Furthermore, we increased the performance of our measurement by increasing the size of the pinhole used for the measurements. This is because with the previous pinhole size we were using, not enough signal was reaching the detector, leading us to obtain incorrect results.
EFL Results
| Theoretical Values | Aluminum | Poker Chip | Drop In | |
| Average EFL [mm] | 50 | 49.97 | 50.04 | 49.99 |
| Standard Deviation [mm] | N/A | 0.016 | 0.046 | 0.024 |
Table 1: Effective Focal Length comparison between Edmund’s housing and our 3D printed housings
MTF Results
The original system we measured struggled to pass for the last two field points of 8 mm and 10.8 mm, and even with multiple testing configurations and runs, we were not able to make it completely pass specification. Therefore, we used the MTF that we found as our baseline to compare our designs against.
Figure 7: MTF plot of the Edmund aluminum housing
Figure 8: MTF plot of the Poker Chip housing
Figure 9: MTF plot of the Drop In housing
Conclusion
With these results, we have found that both of our 3D printed designs compared to the Edmund aluminum housing quite well. From the EFL results table above, the drop in build had the best average EFL when compared to the other two (poker chip and Edmund’s aluminum). However, the Edmund’s housing had the most consistent results with the lowest standard deviation.

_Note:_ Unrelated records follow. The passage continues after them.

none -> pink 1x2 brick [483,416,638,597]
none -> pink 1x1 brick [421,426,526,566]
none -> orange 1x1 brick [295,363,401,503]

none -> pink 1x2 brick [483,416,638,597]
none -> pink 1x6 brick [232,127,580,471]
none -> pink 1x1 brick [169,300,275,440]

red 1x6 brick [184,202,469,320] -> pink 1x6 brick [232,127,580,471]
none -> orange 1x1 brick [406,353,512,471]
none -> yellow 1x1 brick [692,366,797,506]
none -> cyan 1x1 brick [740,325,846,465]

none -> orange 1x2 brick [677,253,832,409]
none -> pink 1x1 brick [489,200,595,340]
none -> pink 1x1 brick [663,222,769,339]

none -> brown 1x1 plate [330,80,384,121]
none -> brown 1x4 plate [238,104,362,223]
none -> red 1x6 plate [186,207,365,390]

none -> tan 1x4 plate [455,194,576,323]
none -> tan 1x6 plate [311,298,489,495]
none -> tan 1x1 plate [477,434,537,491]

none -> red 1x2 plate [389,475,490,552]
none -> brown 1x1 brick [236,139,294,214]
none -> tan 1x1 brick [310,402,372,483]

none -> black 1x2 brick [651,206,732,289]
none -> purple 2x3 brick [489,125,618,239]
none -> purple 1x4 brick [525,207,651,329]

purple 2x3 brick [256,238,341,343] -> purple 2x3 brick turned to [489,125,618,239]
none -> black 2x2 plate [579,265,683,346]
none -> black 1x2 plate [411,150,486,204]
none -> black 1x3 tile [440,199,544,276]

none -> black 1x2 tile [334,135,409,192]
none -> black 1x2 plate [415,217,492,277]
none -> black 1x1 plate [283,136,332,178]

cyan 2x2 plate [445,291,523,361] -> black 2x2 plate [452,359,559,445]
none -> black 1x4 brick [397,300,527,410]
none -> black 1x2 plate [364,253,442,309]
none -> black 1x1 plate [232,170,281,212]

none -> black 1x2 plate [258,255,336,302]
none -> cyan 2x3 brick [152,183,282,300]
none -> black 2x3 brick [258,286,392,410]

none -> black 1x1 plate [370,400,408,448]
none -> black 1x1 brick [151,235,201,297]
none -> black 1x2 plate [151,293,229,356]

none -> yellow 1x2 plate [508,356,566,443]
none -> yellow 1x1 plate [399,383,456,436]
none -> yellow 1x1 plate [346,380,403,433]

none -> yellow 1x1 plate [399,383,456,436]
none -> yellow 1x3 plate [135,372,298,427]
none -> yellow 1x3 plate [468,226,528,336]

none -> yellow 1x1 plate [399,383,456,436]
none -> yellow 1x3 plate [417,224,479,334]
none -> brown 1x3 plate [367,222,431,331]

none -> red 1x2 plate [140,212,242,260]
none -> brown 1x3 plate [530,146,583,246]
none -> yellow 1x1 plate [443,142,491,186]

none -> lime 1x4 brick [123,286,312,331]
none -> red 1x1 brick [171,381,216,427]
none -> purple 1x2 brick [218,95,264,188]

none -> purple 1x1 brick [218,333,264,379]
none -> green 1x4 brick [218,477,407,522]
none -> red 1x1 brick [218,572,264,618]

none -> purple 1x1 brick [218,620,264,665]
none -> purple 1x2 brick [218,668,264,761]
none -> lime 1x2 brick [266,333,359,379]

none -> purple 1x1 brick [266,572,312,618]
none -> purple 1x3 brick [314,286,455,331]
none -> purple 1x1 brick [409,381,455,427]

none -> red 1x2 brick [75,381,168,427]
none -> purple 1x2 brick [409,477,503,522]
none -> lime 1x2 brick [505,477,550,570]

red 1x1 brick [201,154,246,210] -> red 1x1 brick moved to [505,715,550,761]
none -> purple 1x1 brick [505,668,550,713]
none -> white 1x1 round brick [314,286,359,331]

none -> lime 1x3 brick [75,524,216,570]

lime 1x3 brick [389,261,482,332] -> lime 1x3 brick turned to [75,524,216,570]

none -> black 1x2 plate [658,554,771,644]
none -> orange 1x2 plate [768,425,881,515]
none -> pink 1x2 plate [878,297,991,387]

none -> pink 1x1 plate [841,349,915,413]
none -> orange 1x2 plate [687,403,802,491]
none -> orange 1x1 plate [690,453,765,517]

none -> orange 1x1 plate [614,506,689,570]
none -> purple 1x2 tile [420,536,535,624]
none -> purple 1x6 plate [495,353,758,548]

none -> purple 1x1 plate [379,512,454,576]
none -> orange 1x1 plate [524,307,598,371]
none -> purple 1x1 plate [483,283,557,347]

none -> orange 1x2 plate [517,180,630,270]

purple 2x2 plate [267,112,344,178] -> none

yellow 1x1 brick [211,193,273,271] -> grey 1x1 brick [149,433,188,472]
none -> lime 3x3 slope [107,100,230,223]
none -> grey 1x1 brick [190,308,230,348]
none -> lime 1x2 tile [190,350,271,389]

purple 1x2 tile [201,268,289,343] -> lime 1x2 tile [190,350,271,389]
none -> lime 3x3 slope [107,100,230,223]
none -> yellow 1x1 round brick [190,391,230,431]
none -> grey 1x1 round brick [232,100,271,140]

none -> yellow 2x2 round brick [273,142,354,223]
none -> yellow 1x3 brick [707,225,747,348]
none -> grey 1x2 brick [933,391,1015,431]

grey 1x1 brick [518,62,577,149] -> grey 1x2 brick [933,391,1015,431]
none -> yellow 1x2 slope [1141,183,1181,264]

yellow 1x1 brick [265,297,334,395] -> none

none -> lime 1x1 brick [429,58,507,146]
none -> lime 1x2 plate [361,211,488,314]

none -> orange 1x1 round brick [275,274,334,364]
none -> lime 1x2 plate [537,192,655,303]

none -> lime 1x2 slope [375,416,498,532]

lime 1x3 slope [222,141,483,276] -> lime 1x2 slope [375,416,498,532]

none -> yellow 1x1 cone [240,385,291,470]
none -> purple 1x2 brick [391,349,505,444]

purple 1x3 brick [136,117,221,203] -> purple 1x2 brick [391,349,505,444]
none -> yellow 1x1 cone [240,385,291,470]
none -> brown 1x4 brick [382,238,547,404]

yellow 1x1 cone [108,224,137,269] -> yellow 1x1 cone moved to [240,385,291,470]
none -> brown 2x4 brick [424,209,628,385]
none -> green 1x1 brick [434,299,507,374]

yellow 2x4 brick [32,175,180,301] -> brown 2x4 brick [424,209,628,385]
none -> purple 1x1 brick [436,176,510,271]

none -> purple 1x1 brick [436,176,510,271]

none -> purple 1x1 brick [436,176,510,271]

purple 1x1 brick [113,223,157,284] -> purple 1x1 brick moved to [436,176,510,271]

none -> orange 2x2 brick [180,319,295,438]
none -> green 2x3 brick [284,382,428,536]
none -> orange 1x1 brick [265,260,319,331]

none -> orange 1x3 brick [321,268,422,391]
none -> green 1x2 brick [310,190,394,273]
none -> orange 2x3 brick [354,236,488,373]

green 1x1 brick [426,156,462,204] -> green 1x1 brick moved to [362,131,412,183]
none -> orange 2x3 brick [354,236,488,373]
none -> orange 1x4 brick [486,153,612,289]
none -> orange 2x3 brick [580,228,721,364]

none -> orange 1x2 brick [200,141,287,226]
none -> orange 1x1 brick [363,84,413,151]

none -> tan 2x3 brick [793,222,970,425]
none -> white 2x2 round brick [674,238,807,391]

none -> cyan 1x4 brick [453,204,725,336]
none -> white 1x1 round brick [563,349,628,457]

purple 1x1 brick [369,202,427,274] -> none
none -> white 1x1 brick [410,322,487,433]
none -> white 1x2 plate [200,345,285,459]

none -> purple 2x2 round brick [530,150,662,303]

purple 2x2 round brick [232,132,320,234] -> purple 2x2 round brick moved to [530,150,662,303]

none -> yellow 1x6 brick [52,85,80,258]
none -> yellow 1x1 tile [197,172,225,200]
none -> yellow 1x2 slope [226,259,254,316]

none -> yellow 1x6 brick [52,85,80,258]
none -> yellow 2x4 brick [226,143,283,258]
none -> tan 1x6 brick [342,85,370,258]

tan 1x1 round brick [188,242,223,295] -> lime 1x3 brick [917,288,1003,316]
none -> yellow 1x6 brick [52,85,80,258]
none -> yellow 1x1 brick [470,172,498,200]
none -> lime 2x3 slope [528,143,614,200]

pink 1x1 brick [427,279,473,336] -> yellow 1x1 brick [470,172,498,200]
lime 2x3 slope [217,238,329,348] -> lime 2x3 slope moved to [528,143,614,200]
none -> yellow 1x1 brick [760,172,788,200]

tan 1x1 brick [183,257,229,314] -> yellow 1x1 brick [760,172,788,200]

When comparing the MTF plots, we have found that our drop in design behaves very similarly to the Edmund aluminum housing, surpassing the baseline MTF that we took for the aluminum housing, even though it does not meet specification at the tangential 8 mm and 10.8 mm field points. In the sagittal plane, all fields passed with the first four fields being above 20% contrast at 110 lp/mm and the last field point being above 10% at 90 lp/mm. The poker chip design, however, has a slightly worse performance than the other two systems, and did not pass specification for three of the field points. Therefore, in our experiment, it seems that drop-in designs may work better when 3D printed over poker chip designs. This may partially be as a result of the shrinkage at or around the aperture stop, or shrinkage of the distances between the lenses.
Acknowledgements
We would like to extend a huge thank you to our customer contact Nick Smith from Edmund Optics for providing us with the materials required for the project, as well as his constant support and attention. We would also like to thank Jim Alkins, Ed Herger, and Ethan Burnham-Fay for their assistance throughout the year. Finally, we would like to thank Wayne Knox and the Institute of Optics for this opportunity to learn and grow within our industry.